▸ PROBLEM DESCRIPTION
Copy out every one of the rows below word for word, without altering anything.

▸ Collected data
---+---

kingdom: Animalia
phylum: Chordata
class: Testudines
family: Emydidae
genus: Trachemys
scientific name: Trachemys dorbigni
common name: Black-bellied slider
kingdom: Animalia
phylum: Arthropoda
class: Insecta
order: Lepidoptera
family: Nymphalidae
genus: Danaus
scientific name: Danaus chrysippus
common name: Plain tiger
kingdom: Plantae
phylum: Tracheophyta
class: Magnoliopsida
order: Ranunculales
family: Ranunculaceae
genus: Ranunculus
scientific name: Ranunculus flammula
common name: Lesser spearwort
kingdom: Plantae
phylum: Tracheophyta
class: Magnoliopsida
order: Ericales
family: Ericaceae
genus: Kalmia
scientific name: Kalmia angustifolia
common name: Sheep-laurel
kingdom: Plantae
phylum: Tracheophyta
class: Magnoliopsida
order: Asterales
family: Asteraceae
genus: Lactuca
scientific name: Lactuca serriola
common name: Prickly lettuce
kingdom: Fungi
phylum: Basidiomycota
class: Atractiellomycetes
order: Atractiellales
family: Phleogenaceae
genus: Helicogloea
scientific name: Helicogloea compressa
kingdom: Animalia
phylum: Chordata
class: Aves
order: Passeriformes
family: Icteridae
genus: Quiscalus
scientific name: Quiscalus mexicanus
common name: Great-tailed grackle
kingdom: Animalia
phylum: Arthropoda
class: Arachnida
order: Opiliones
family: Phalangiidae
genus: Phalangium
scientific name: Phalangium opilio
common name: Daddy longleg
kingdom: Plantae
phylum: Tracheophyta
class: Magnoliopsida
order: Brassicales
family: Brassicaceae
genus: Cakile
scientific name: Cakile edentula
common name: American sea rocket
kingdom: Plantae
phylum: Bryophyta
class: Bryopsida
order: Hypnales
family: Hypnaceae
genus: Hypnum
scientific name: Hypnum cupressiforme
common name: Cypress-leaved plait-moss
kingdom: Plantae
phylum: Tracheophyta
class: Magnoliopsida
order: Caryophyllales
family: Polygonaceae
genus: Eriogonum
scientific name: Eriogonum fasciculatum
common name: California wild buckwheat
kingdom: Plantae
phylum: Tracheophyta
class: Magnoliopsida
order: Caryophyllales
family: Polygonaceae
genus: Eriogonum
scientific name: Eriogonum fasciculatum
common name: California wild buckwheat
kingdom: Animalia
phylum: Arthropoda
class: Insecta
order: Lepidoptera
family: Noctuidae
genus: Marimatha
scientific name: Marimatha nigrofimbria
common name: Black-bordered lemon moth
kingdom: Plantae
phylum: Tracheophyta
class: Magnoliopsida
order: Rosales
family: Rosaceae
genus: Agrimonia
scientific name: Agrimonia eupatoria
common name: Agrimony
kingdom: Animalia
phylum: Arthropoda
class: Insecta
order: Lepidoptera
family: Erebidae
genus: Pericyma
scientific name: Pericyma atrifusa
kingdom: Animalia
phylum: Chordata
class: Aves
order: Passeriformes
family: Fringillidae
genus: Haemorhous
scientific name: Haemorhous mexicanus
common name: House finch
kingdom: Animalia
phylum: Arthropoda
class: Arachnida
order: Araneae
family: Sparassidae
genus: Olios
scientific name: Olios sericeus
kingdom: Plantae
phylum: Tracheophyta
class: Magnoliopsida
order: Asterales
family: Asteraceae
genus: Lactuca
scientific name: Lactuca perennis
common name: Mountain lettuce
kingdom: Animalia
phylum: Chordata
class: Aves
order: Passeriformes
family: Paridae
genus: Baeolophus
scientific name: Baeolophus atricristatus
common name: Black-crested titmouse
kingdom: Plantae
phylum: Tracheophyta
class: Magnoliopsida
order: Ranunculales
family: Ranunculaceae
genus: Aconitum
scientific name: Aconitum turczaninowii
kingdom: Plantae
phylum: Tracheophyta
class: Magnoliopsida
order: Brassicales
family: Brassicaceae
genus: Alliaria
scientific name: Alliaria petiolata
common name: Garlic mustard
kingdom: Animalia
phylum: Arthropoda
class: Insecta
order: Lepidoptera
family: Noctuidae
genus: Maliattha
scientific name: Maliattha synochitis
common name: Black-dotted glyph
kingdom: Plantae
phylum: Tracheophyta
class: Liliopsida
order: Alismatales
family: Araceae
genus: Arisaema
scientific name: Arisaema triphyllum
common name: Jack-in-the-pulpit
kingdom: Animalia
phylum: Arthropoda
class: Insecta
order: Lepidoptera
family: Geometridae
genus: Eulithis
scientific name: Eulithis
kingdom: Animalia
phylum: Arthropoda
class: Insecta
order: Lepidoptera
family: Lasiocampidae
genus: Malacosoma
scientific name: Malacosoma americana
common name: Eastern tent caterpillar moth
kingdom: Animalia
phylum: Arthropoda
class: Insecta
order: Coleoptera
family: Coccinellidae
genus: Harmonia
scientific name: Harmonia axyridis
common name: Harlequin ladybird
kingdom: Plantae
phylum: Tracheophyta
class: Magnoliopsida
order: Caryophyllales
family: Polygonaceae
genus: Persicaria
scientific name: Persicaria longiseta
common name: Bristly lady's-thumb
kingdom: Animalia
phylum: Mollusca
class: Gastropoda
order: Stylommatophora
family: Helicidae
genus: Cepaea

---+---

▸ EXERCISE RESULT
kingdom: Animalia
phylum: Chordata
class: Testudines
family: Emydidae
genus: Trachemys
scientific name: Trachemys dorbigni
common name: Black-bellied slider
kingdom: Animalia
phylum: Arthropoda
class: Insecta
order: Lepidoptera
family: Nymphalidae
genus: Danaus
scientific name: Danaus chrysippus
common name: Plain tiger
kingdom: Plantae
phylum: Tracheophyta
class: Magnoliopsida
order: Ranunculales
family: Ranunculaceae
genus: Ranunculus
scientific name: Ranunculus flammula
common name: Lesser spearwort
kingdom: Plantae
phylum: Tracheophyta
class: Magnoliopsida
order: Ericales
family: Ericaceae
genus: Kalmia
scientific name: Kalmia angustifolia
common name: Sheep-laurel
kingdom: Plantae
phylum: Tracheophyta
class: Magnoliopsida
order: Asterales
family: Asteraceae
genus: Lactuca
scientific name: Lactuca serriola
common name: Prickly lettuce
kingdom: Fungi
phylum: Basidiomycota
class: Atractiellomycetes
order: Atractiellales
family: Phleogenaceae
genus: Helicogloea
scientific name: Helicogloea compressa
kingdom: Animalia
phylum: Chordata
class: Aves
order: Passeriformes
family: Icteridae
genus: Quiscalus
scientific name: Quiscalus mexicanus
common name: Great-tailed grackle
kingdom: Animalia
phylum: Arthropoda
class: Arachnida
order: Opiliones
family: Phalangiidae
genus: Phalangium
scientific name: Phalangium opilio
common name: Daddy longleg
kingdom: Plantae
phylum: Tracheophyta
class: Magnoliopsida
order: Brassicales
family: Brassicaceae
genus: Cakile
scientific name: Cakile edentula
common name: American sea rocket
kingdom: Plantae
phylum: Bryophyta
class: Bryopsida
order: Hypnales
family: Hypnaceae
genus: Hypnum
scientific name: Hypnum cupressiforme
common name: Cypress-leaved plait-moss
kingdom: Plantae
phylum: Tracheophyta
class: Magnoliopsida
order: Caryophyllales
family: Polygonaceae
genus: Eriogonum
scientific name: Eriogonum fasciculatum
common name: California wild buckwheat
kingdom: Plantae
phylum: Tracheophyta
class: Magnoliopsida
order: Caryophyllales
family: Polygonaceae
genus: Eriogonum
scientific name: Eriogonum fasciculatum
common name: California wild buckwheat
kingdom: Animalia
phylum: Arthropoda
class: Insecta
order: Lepidoptera
family: Noctuidae
genus: Marimatha
scientific name: Marimatha nigrofimbria
common name: Black-bordered lemon moth
kingdom: Plantae
phylum: Tracheophyta
class: Magnoliopsida
order: Rosales
family: Rosaceae
genus: Agrimonia
scientific name: Agrimonia eupatoria
common name: Agrimony
kingdom: Animalia
phylum: Arthropoda
class: Insecta
order: Lepidoptera
family: Erebidae
genus: Pericyma
scientific name: Pericyma atrifusa
kingdom: Animalia
phylum: Chordata
class: Aves
order: Passeriformes
family: Fringillidae
genus: Haemorhous
scientific name: Haemorhous mexicanus
common name: House finch
kingdom: Animalia
phylum: Arthropoda
class: Arachnida
order: Araneae
family: Sparassidae
genus: Olios
scientific name: Olios sericeus
kingdom: Plantae
phylum: Tracheophyta
class: Magnoliopsida
order: Asterales
family: Asteraceae
genus: Lactuca
scientific name: Lactuca perennis
common name: Mountain lettuce
kingdom: Animalia
phylum: Chordata
class: Aves
order: Passeriformes
family: Paridae
genus: Baeolophus
scientific name: Baeolophus atricristatus
common name: Black-crested titmouse
kingdom: Plantae
phylum: Tracheophyta
class: Magnoliopsida
order: Ranunculales
family: Ranunculaceae
genus: Aconitum
scientific name: Aconitum turczaninowii
kingdom: Plantae
phylum: Tracheophyta
class: Magnoliopsida
order: Brassicales
family: Brassicaceae
genus: Alliaria
scientific name: Alliaria petiolata
common name: Garlic mustard
kingdom: Animalia
phylum: Arthropoda
class: Insecta
order: Lepidoptera
family: Noctuidae
genus: Maliattha
scientific name: Maliattha synochitis
common name: Black-dotted glyph
kingdom: Plantae
phylum: Tracheophyta
class: Liliopsida
order: Alismatales
family: Araceae
genus: Arisaema
scientific name: Arisaema triphyllum
common name: Jack-in-the-pulpit
kingdom: Animalia
phylum: Arthropoda
class: Insecta
order: Lepidoptera
family: Geometridae
genus: Eulithis
scientific name: Eulithis
kingdom: Animalia
phylum: Arthropoda
class: Insecta
order: Lepidoptera
family: Lasiocampidae
genus: Malacosoma
scientific name: Malacosoma americana
common name: Eastern tent caterpillar moth
kingdom: Animalia
phylum: Arthropoda
class: Insecta
order: Coleoptera
family: Coccinellidae
genus: Harmonia
scientific name: Harmonia axyridis
common name: Harlequin ladybird
kingdom: Plantae
phylum: Tracheophyta
class: Magnoliopsida
order: Caryophyllales
family: Polygonaceae
genus: Persicaria
scientific name: Persicaria longiseta
common name: Bristly lady's-thumb
kingdom: Animalia
phylum: Mollusca
class: Gastropoda
order: Stylommatophora
family: Helicidae
genus: Cepaea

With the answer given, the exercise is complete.